Though the past 30 years have seen much less prominent repairs and renovations to our physical spaces as we care for near-100-year-old buildings, they have been marked by an interior renewal and the flourishing of the ministerial, spiritual, and sacramental life of the church and school. Though difficult to capture in photos and brief snippets, these faith formation and ministry initiatives have led to some notable projects that have been recently completed around our campus:
2015: A new St. Therese Prayer Garden/Grotto is completed with a hidden “easter egg” nod to the past.
As the original St. Joseph Prayer Garden had fallen into disrepair and become inaccessible and overgrown with weeds, plans were drawn up for a new outdoor prayer garden dedicated to St. Therese. The existing statue of St. Joseph from old garden was salvaged and placed on the rear side of the new prayer space as a nod to the school’s founding under his patronage.
2019: St. Theresa School Alumni Plaza is completed.
As part of the school’s celebration of 95 years of service, the area surrounding the statue of our Blessed Mother in the “blacktop” outdoor gathering space was re-imagined at the St. Theresa School Alumni Plaza, a place to gather and share memories, friendship, and community, featuring personalized bricks and benches honoring STS alums and alumni families.

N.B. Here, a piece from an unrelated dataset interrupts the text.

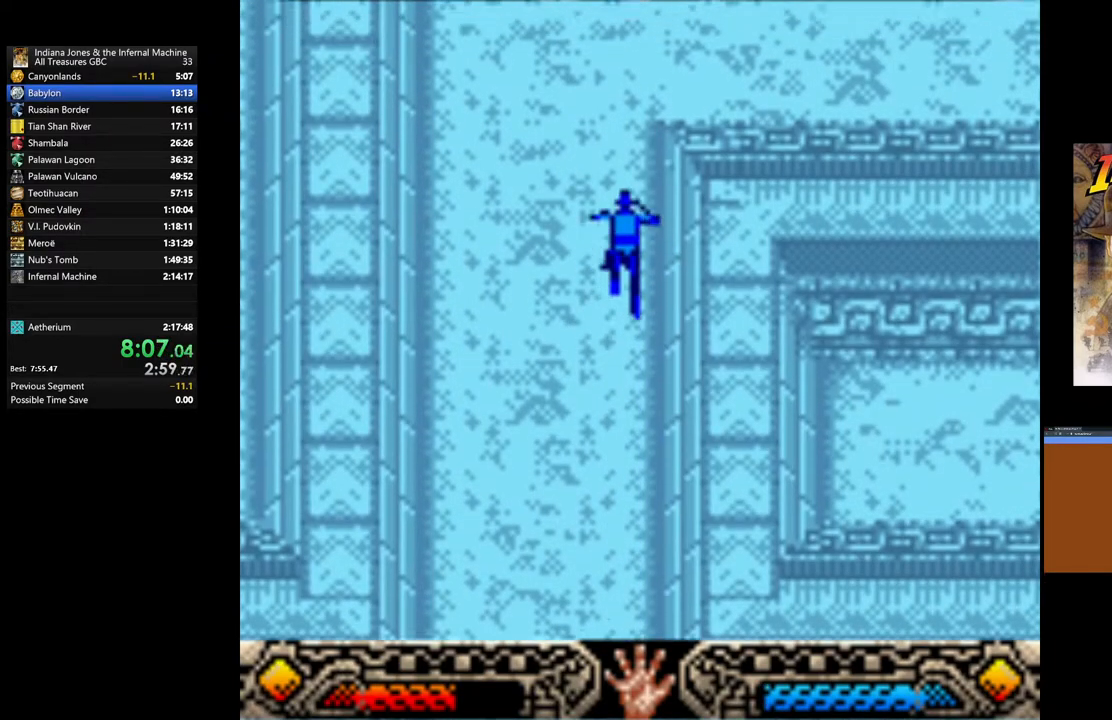
{"buttons": [], "left_stick": "up-right", "right_stick": "center", "events": []}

2021: St. Joseph Adoration Chapel becomes available 24-7.
Inspired by the overwhelmingly positive response to the October 2021 special presentation on Blessed Carlo Acutis and Eucharistic Miracles from around the world, the parish moved up the timeline to make the Adoration Chapel available 24/7. With a new private entrance and automated controls, parishioners can — and do — spend time with our Lord, present in the Blessed Sacrament, at all times of the day. The last 2-3 years have seen a major renewal in parish efforts to cultivate a love for the Eucharist and it is not uncommon to see the chapel lights turned on at 2:00am or 3:00am on a regular basis, as a steady stream of adorers passes by all day!
- Since the virtual Adoration Chapel Visitor Log went live in April 2021, over 2,000 individual entries have been submitted with special prayer requests and messages and notes of praise and thanksgiving.
- In 2022, COTLF celebrated 308 Baptisms, 178 First Communions, 164 Confirmations, and 114 weddings, highlighting the rich sacramental life of the parish. Additionally, almost 1,200 regularly scheduled Masses are celebrated each year, hundreds of hours of confessions are heard, and countless pre-scheduled or emergency sick calls are made to parishioner’s homes or local hospitals for anointing of the sick.
- Last year, our beloved STS Musketeer was finally given a name: Louis! He is named in honor of St. Therese’s father, St. Louis Martin. Louis also came to life at the 2023 Parish Fair, as the school was gifted a Musketeer mascot costume.